# Your assignment
Every line of the following records that includes "lust" should be copied.

Content starts

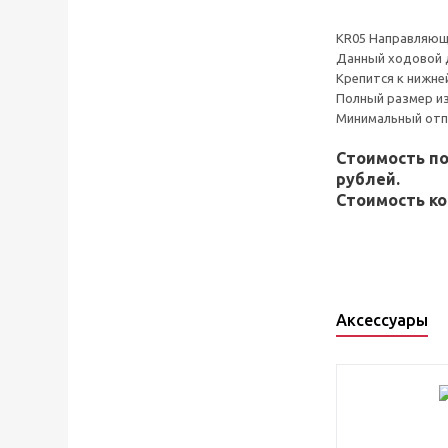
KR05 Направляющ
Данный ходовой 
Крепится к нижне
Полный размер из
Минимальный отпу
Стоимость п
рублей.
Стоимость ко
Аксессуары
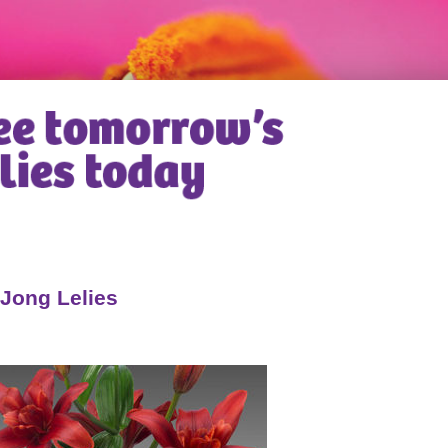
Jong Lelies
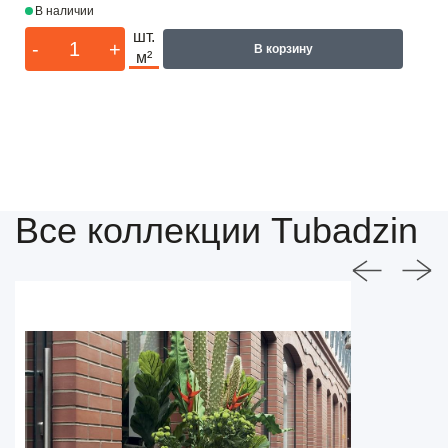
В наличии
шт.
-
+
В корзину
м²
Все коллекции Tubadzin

Content ends
Content starts

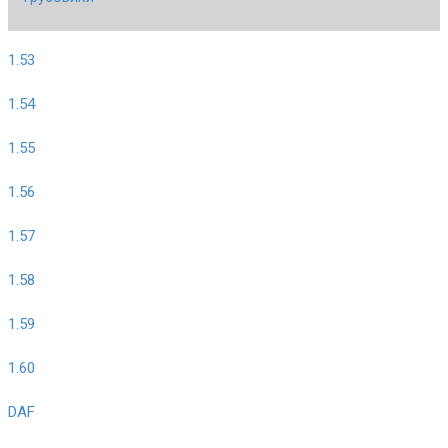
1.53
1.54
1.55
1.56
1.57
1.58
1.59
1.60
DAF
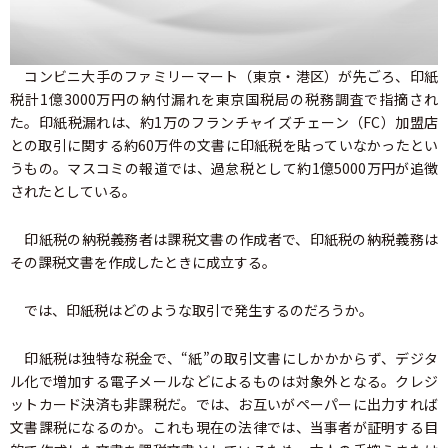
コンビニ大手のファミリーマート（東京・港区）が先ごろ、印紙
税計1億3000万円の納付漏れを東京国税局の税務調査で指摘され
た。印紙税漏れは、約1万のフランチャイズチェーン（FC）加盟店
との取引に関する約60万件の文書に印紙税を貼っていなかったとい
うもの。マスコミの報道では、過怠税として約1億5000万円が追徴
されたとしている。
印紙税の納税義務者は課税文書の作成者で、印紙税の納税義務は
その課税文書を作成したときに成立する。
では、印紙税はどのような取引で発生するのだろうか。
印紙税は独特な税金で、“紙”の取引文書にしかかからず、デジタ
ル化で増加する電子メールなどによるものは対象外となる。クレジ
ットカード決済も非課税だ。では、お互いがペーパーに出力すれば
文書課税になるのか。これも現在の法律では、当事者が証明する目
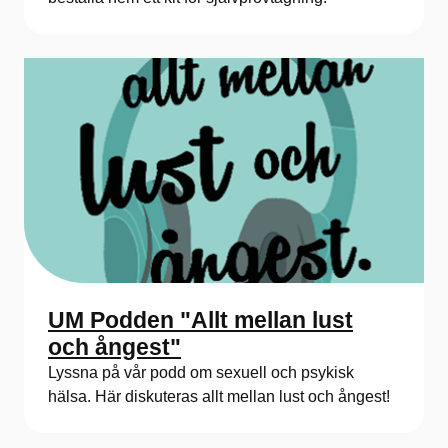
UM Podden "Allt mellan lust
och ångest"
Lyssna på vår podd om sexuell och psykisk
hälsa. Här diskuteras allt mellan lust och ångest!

Content ends
Content starts

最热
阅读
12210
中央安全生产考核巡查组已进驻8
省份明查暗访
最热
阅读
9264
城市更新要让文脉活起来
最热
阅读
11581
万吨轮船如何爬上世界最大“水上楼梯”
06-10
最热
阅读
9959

Content ends

# Result below
UM Podden "Allt mellan lust
hälsa. Här diskuteras allt mellan lust och ångest!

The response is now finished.